Newsgroups: sci.math
[Was: can you generalize Fermat's little theorem to matrix groups]
Sure. Fermat's little theorem is nothing but Lagrange's theorem
specialized to the group Z_p^*. So what you want to do is ignore
Fermat and listen to Lagrange: every element of GL_n(F_p) has
order dividing the order of GL_n(F_p). At the level of your question
I would say the order of this group would be considered hard or
messy, but when n=2 it's not so bad; the conclusion is that for
every 2 x 2 invertible matrix M over F_p, we have M^k = I if
k=(p^2-1)*(p^2-p).
Actually you can do a bit better with some matrix theory behind you:
if the eigenvalues of M are distinct, then M is conjugate to
(and thus has the same order as) a diagonal matrix. If D=diag(a,b)
is a diagonal 2x2 matrix, its order is the lcm of the orders of
a and b. By Fermat, this is at worst (p-1) if a and b lie in
F_p. If they lie in an extension field, they'll have the same order and
it will divide p^2-1. (Elements with precisely this order exist).

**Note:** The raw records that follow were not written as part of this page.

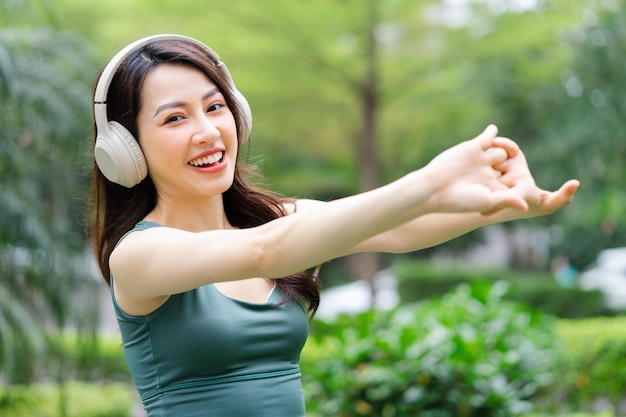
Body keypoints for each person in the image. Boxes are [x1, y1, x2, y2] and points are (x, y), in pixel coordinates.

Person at [87, 34, 579, 417]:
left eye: (215, 107)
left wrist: (504, 202)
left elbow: (399, 230)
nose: (207, 131)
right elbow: (266, 253)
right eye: (174, 119)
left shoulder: (280, 222)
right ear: (126, 151)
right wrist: (428, 182)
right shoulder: (138, 256)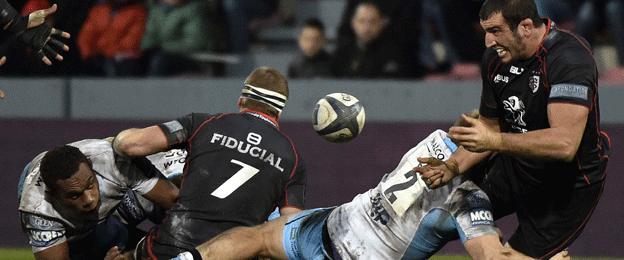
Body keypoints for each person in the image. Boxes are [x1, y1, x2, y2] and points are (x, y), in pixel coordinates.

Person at [418, 0, 610, 258]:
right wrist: (451, 166)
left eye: (496, 31)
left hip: (567, 186)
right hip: (518, 169)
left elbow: (565, 144)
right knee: (456, 208)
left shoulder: (570, 59)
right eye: (486, 31)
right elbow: (489, 126)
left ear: (526, 26)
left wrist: (494, 140)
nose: (487, 42)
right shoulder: (495, 59)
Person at [166, 130, 528, 260]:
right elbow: (491, 256)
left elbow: (479, 129)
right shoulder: (469, 201)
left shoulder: (435, 141)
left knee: (258, 238)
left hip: (334, 226)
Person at [112, 66, 307, 259]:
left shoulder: (203, 123)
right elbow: (292, 233)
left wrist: (115, 140)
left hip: (169, 247)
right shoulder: (293, 158)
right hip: (232, 255)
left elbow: (129, 144)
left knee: (121, 245)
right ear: (278, 112)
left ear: (241, 100)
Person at [18, 139, 179, 259]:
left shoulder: (113, 162)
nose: (89, 200)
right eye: (75, 195)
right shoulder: (38, 211)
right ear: (52, 195)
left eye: (90, 185)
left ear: (91, 166)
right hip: (77, 230)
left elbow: (178, 204)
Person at [331, 1, 407, 78]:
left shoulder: (394, 55)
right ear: (353, 23)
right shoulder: (341, 54)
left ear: (382, 23)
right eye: (361, 21)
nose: (367, 28)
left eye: (372, 22)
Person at [77, 0, 147, 76]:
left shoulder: (139, 12)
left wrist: (108, 55)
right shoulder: (98, 11)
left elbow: (132, 41)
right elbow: (85, 37)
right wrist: (88, 55)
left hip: (125, 57)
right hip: (98, 57)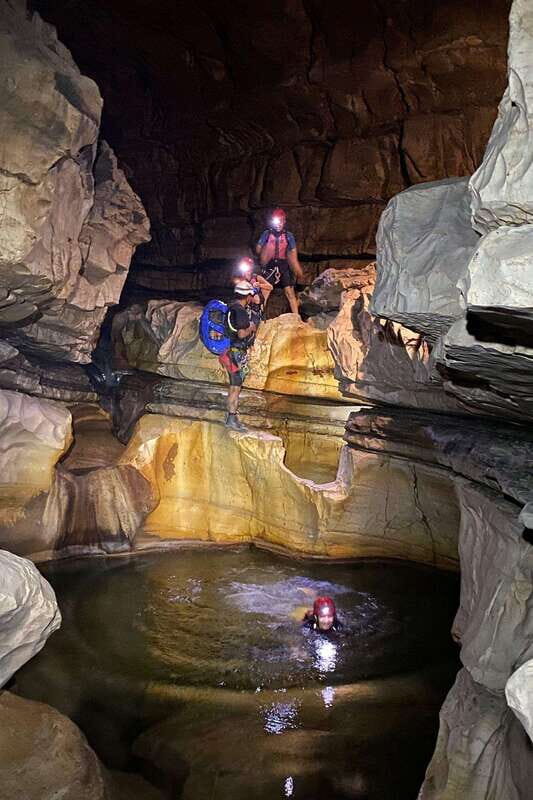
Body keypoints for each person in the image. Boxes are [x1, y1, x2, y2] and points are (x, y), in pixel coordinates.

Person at [218, 280, 258, 432]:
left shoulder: (230, 307)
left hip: (229, 351)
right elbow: (241, 334)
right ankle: (231, 418)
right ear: (247, 296)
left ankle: (232, 417)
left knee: (234, 386)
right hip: (235, 353)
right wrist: (252, 327)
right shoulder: (240, 310)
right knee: (235, 387)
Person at [255, 208, 304, 316]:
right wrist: (265, 249)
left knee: (289, 292)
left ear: (284, 222)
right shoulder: (267, 234)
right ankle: (260, 317)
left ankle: (297, 317)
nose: (278, 224)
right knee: (265, 291)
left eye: (281, 221)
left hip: (283, 264)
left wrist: (297, 269)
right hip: (270, 265)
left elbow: (293, 254)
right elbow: (258, 249)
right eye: (276, 221)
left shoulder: (288, 236)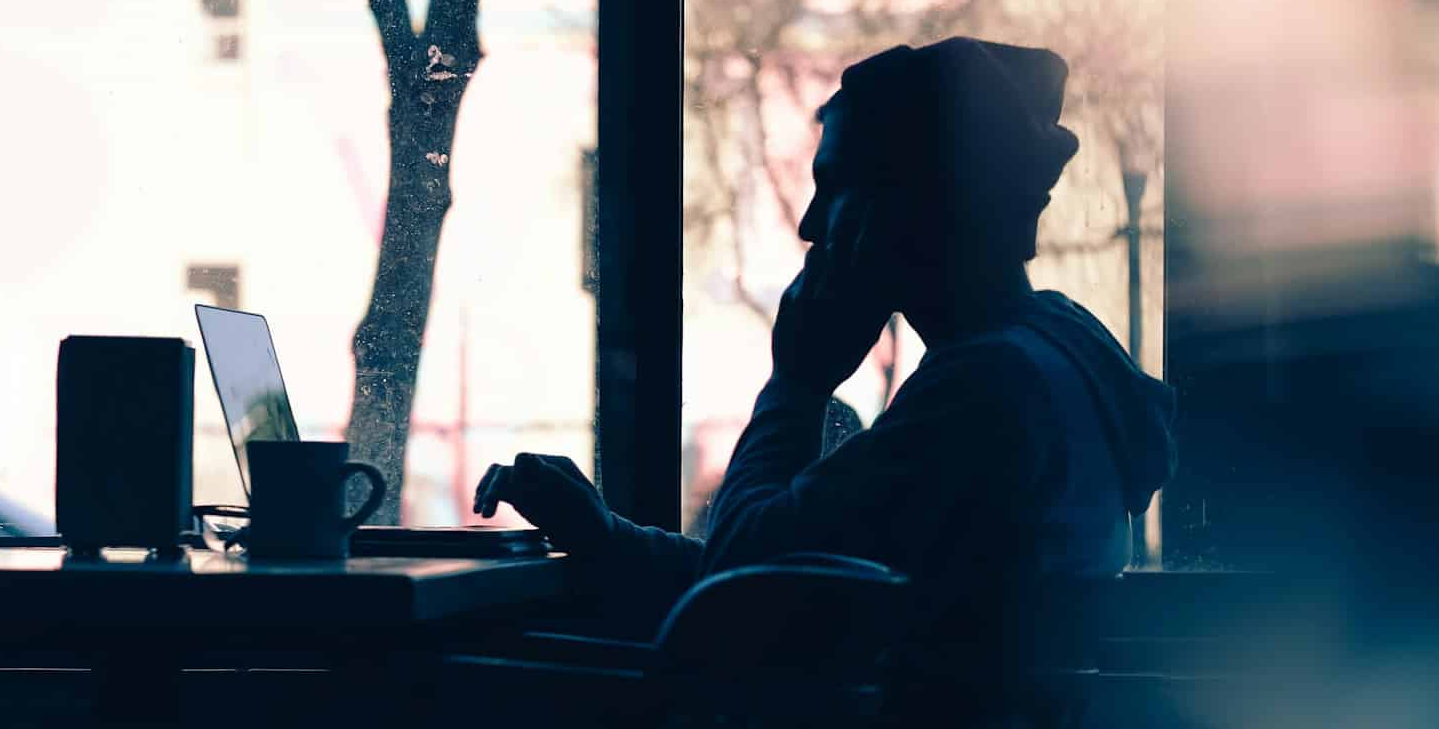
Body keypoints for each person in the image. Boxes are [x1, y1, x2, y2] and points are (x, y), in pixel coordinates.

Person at [476, 37, 1177, 642]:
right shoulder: (1048, 353)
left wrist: (797, 385)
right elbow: (793, 564)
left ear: (914, 201)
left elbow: (742, 588)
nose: (811, 224)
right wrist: (606, 538)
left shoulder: (983, 391)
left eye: (835, 187)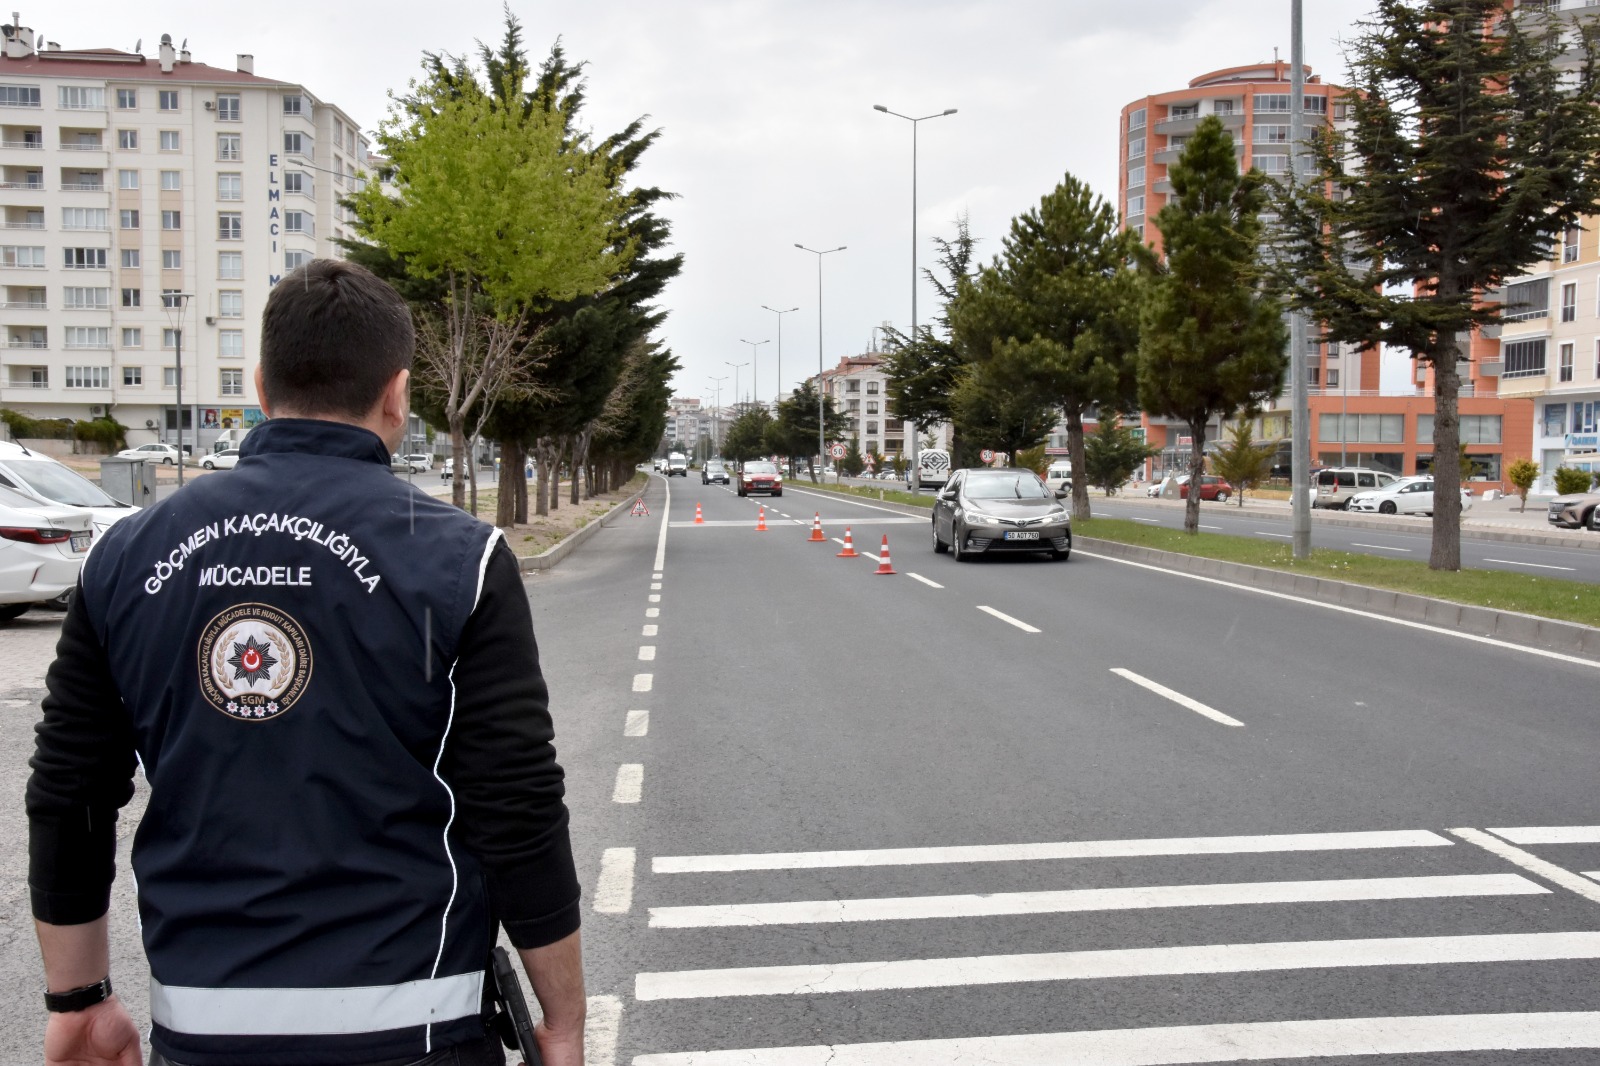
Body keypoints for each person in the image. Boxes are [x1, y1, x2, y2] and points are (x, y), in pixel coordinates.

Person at [27, 259, 585, 1066]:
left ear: (261, 386)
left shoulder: (124, 557)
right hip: (418, 1028)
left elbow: (70, 793)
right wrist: (562, 1019)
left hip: (207, 1031)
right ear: (397, 394)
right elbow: (517, 804)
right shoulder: (458, 559)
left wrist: (78, 1002)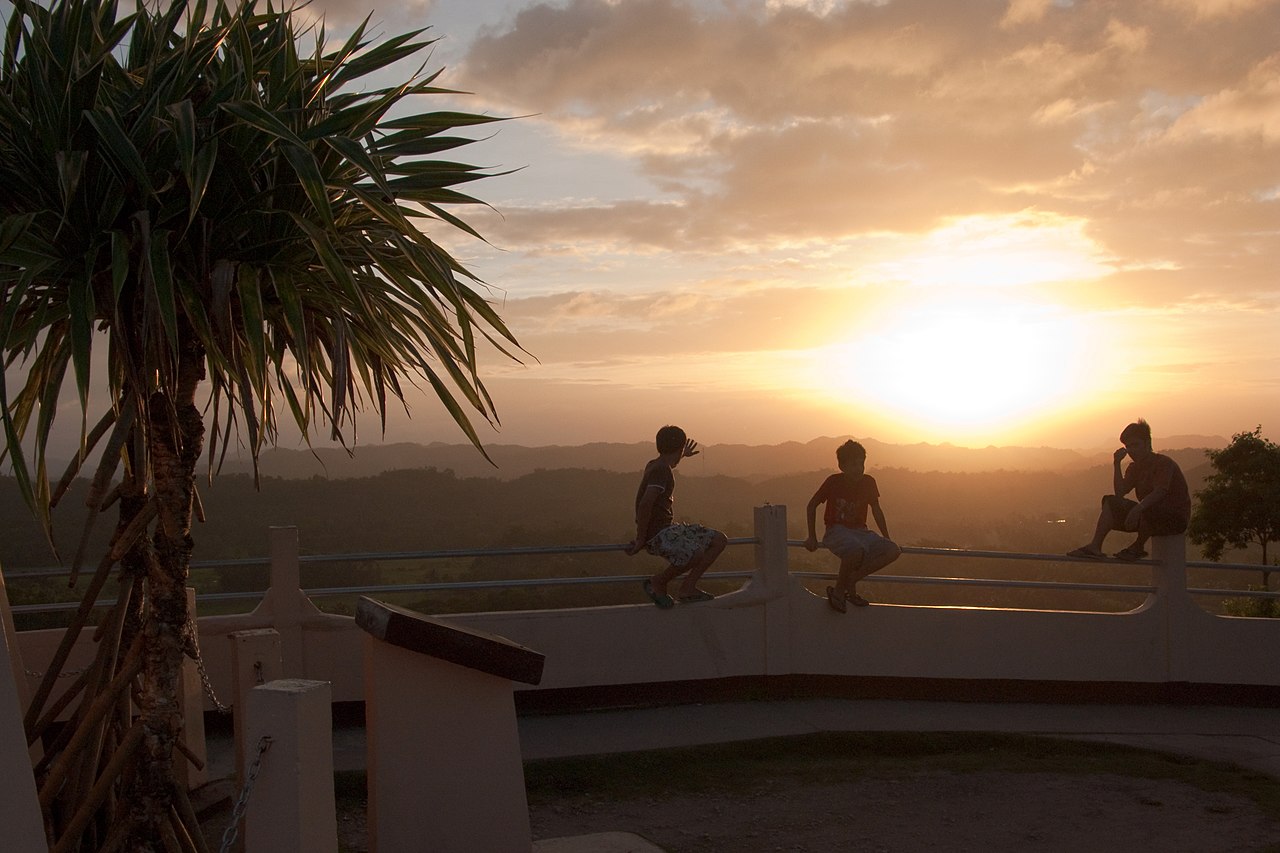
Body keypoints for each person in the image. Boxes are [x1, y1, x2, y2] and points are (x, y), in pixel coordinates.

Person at [625, 425, 729, 608]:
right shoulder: (661, 471)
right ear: (679, 447)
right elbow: (645, 504)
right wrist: (641, 538)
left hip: (668, 528)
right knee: (694, 553)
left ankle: (688, 587)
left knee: (719, 540)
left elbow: (670, 461)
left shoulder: (655, 464)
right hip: (657, 534)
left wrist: (682, 455)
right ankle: (658, 582)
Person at [1067, 419, 1191, 562]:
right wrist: (1116, 464)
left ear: (1147, 443)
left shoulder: (1163, 463)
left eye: (1135, 445)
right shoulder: (1134, 468)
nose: (1132, 450)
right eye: (1128, 446)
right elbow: (1120, 492)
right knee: (1110, 501)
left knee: (1150, 507)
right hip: (1148, 515)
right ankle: (1095, 546)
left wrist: (1138, 509)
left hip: (1174, 519)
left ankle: (1138, 547)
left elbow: (1160, 491)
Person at [804, 439, 901, 612]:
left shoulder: (869, 482)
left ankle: (853, 579)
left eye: (861, 464)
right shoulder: (833, 482)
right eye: (854, 464)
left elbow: (876, 510)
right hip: (836, 531)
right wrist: (812, 536)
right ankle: (839, 592)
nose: (859, 469)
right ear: (842, 466)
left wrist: (886, 536)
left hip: (861, 532)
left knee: (893, 550)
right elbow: (811, 505)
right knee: (856, 550)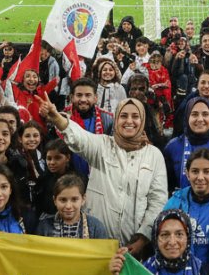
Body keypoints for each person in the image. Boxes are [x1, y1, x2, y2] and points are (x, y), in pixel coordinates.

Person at [39, 98, 168, 252]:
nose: (129, 121)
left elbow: (158, 200)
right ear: (116, 119)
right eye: (123, 116)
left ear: (143, 120)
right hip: (96, 243)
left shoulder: (154, 155)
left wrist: (143, 238)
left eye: (135, 116)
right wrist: (57, 118)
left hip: (135, 248)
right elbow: (79, 138)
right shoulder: (102, 145)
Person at [37, 174, 111, 239]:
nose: (68, 206)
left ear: (83, 199)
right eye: (63, 200)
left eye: (74, 199)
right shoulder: (44, 227)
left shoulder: (96, 227)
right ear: (55, 200)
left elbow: (102, 250)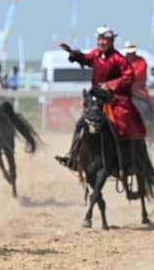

If the eigenvalues of M are not distinct, M might still be diagonalizable,
so this discussion applies. If not, it has some element b actually from F_p
on its diagonal and a 1 above the diagonal (not M, I mean a conjugate
matrix.). To get the diagonal elements equal to 1, you need to raise
to the (p-1) power (at least for the worst b's you do); then to get rid
of what's above the diagonal you will in general have to raise to the p-th
power, giving elements of order dividing and including p^2-p.
So the smallest exponent you could use for your theorem would be the lcm
of these two numbers p^2-1=(p-1)(p+1) and (p^2-p)=p*(p-1), which is
clearly p(p-1)(p+1).
Naturally the situation gets even more cumbersome with matrices larger
than 2 x 2.
dave